Daryush Shayegan donne, ici ou là, quelques éléments de cette fonction. A la nécessité d’éviter les excès de ressentiment, il ajoute que la diversité culturelle exige que "les rapports entre les êtres et les cultures ne sont pas monologiques mais dialogiques" ; que le dialogue qui se noue dans les zones d’échange et d’hybridation et qui donne naissance à des "identités multiples, frontalières et des métissages inouïs" "annonce un phénomène nouveau : le bricolage, l’art combinatoire des relations multiples à tous les niveaux et le jeu des miroirs croisés" ; que "les autres deviennent par la force des choses des donneurs de sens" (…) et que "ce qui allait de soi comme fondement de toute appréciation se situe comme une possibilité à côté d’autres modes peu connus", ce que le romancier et poète algérien, Mohamed Dib, traduisait déjà par : "s’empêcher de se découvrir autre devant une autre réalité, cela relève de l’impossible, si tant qu’on entre dans un renouveau de relations".

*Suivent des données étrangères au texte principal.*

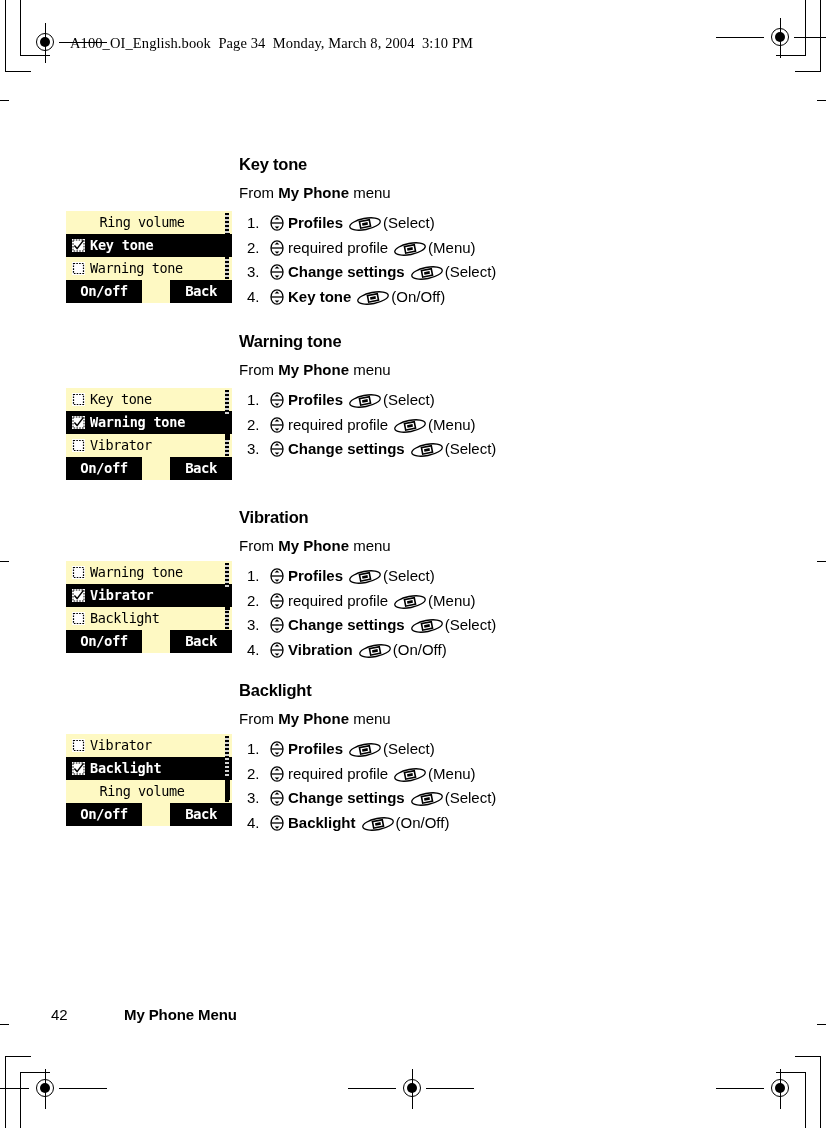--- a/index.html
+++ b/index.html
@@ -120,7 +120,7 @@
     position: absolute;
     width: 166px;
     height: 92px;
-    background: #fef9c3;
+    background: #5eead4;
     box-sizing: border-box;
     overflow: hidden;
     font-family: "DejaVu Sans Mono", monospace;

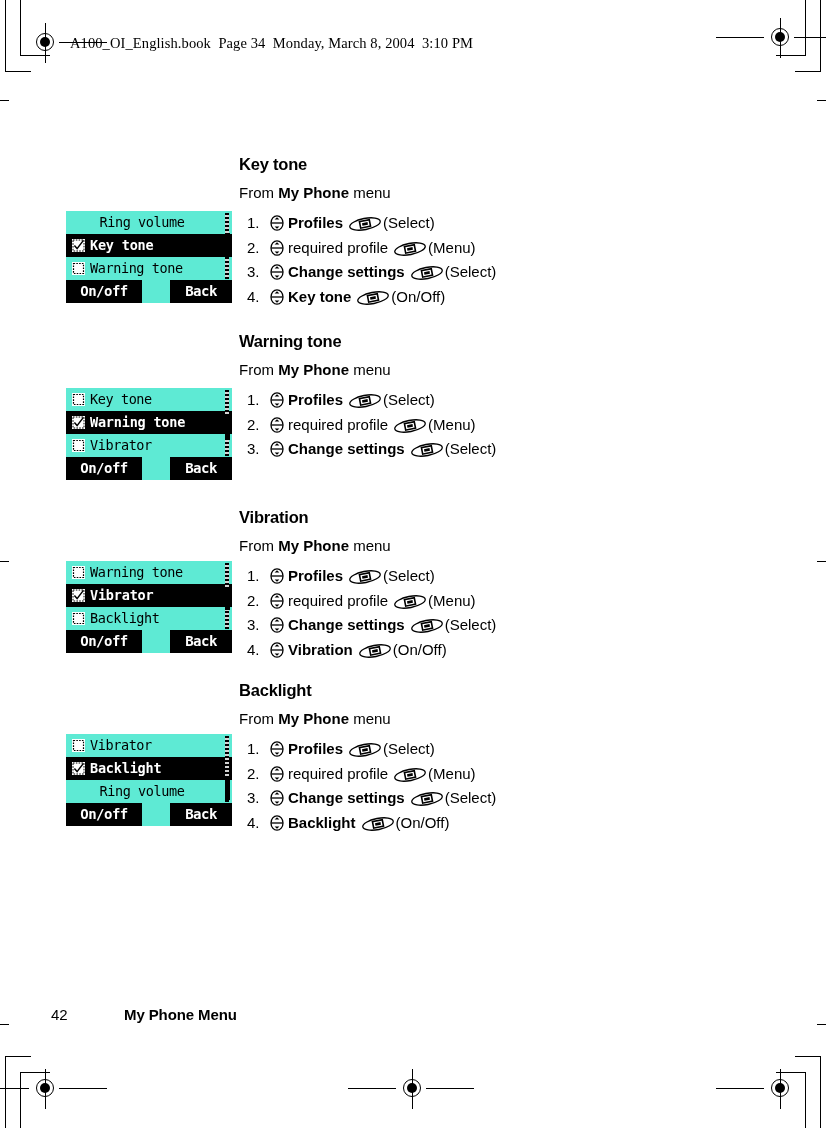--- a/index.html
+++ b/index.html
@@ -444,18 +444,6 @@
               <rect x="14.2" y="6.6" width="5.6" height="2.6" fill="#000"></rect>
             </g>
           </svg><span class="paren">(Select)</span></li>
-        <li><span class="num">4.</span><svg class="ic-nav" width="14" height="16" viewBox="0 0 14 16">
-            <ellipse cx="7" cy="8" rx="6" ry="7.2" fill="none" stroke="#000" stroke-width="1.3"></ellipse>
-            <line x1="1.2" y1="8" x2="12.8" y2="8" stroke="#000" stroke-width="1.3"></line>
-            <path d="M4.6 4.6 L7 2.3 L9.4 4.6 Z" fill="#000"></path>
-            <path d="M4.6 11.4 L7 13.7 L9.4 11.4 Z" fill="#000"></path>
-          </svg><span class="step-txt b">Key tone</span><svg class="ic-soft" width="34" height="16" viewBox="0 0 34 16">
-            <g transform="rotate(-11 17 8)">
-              <ellipse cx="17" cy="8" rx="15.5" ry="5.6" fill="none" stroke="#000" stroke-width="1.3"></ellipse>
-              <rect x="12" y="4.6" width="10" height="6.6" fill="none" stroke="#000" stroke-width="1.6"></rect>
-              <rect x="14.2" y="6.6" width="5.6" height="2.6" fill="#000"></rect>
-            </g>
-          </svg><span class="paren">(On/Off)</span></li>
       </ol>
     </div>
   <div class="section" style="top:332px;">

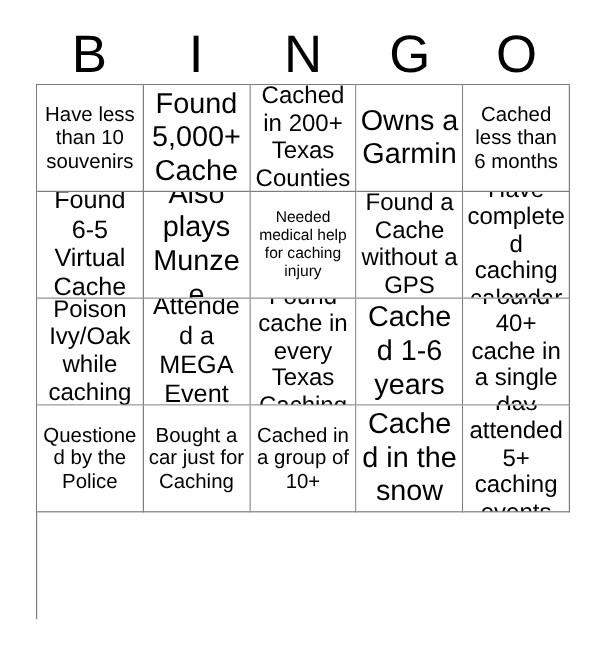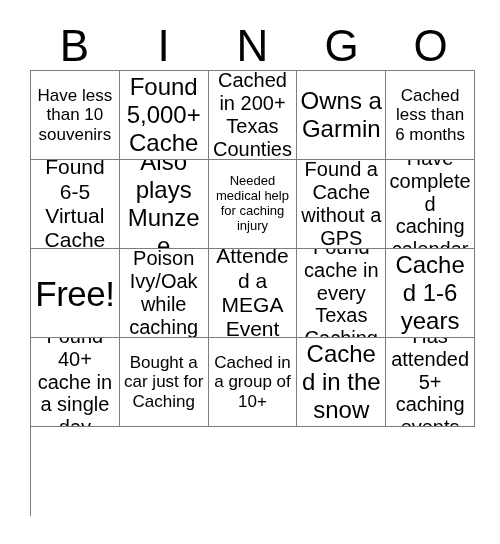--- a/index.html
+++ b/index.html
@@ -134,9 +134,6 @@
       <div class="cell size-s">
         <span class="cell-text">Have completed caching calendar</span>
       </div>
-      <div class="cell size-free free-cell">
-        <span class="cell-text">Free!</span>
-      </div>
       <div class="cell size-s">
         <span class="cell-text">Poison Ivy/Oak while caching</span>
       </div>

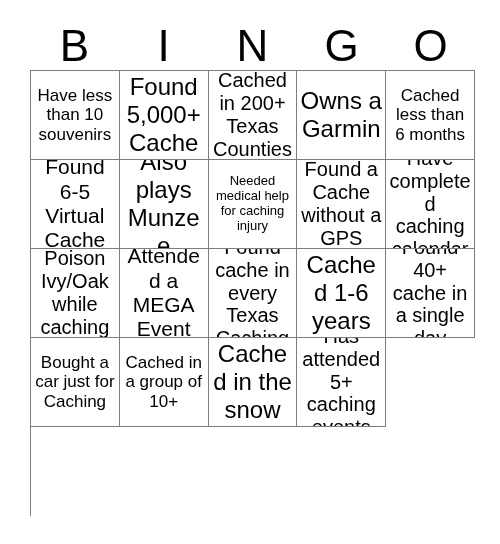--- a/index.html
+++ b/index.html
@@ -150,6 +150,9 @@
         <span class="cell-text">Found 40+ cache in a single day</span>
       </div>
       <div class="cell size-m">
+        <span class="cell-text">Questioned by the Police</span>
+      </div>
+      <div class="cell size-m">
         <span class="cell-text">Bought a car just for Caching</span>
       </div>
       <div class="cell size-m">

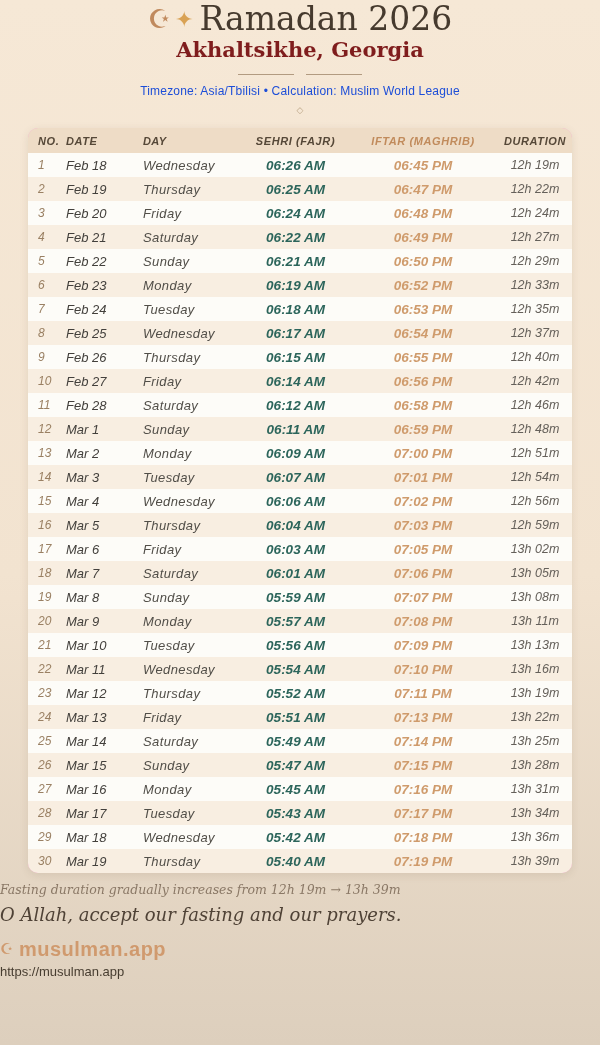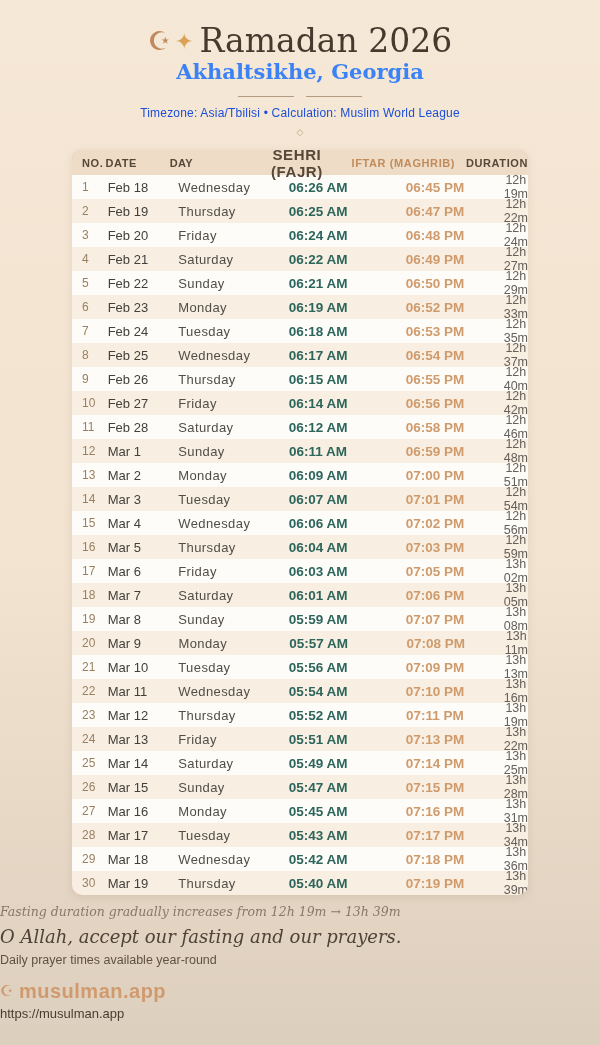--- a/index.html
+++ b/index.html
@@ -9,7 +9,7 @@
     background:linear-gradient(180deg,#f6e8d6 0%,#f2e3d0 55%,#ddcfbd 100%);
     color:#43403c;
   }
-  .header { text-align:center; padding-top:22px; }
+  .header { text-align:center; }
   .title-line { font-family:"DejaVu Serif","Liberation Serif",serif; font-size:33px; line-height:37px; color:#463a2e; }
   .title-line .crescent { color:#c08a5e; font-size:26px; vertical-align:2px; margin-right:4px; }
   .title-line .spark { color:#d9a254; font-size:22px; vertical-align:3px; margin-right:6px; }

Au cœur de ce recueil Daryush Shayegan pose la question des rapports entre Orient et Occident, interroge cet espace d’hybridation où les codes et les références, à cheval non seulement sur les espaces mais aussi sur les temps présagent "un espoir", l’"espoir que, quelque particularité culturelle et religieuse que nous ayons les uns et les autres, il existe toutefois des valeurs qui transcendent ces particularismes nationaux et ethniques et concernent l’humanité tout entière". Ces valeurs, pour être nées en Occident, seraient aujourd’hui, "patrimoine de toute l’humanité", "universelles, neutres idéologiquement, libres de toutes couleurs confessionnelle" et "constituent en soi une nouvelle identité".
Il s’agit entre autres de la raison ; de la séparation des pouvoirs ; de l’Habeas corpus ou de "la faculté critique, qui, grâce à sa mémoire récapitulative, peut mettre en valeur paradoxalement les niveaux archaïques et historiquement décalé des autres cultures, leur offrir un espace d’existence, favoriser leurs multiples articulations, relier, en d’autres termes, des mondes qui vivent à des âges différents".
Il ne faudrait pas croire que cette nouvelle façon d’être au monde et aux autres, ne concerne que quelques métèques égarés dans un monde bercé de ses vieilles lunes ou quelques peuples réchappés d’on ne sait quel archaïsme rédhibitoire pour retrouver les lisses et proprettes avenues téléologiques de l’histoire : "on dirait que le problème qui, jusque-là, ne concernait que les gens de la périphérie s’est étendu à l’ensemble de la planète et que les identités plurielles sont devenues notre façon d’être dans le monde ou notre destinée collective".
Mustapha Harzoune
Daryush Shayegan, La conscience métisse, Albin Michel, 2012, 258 pages, 22€.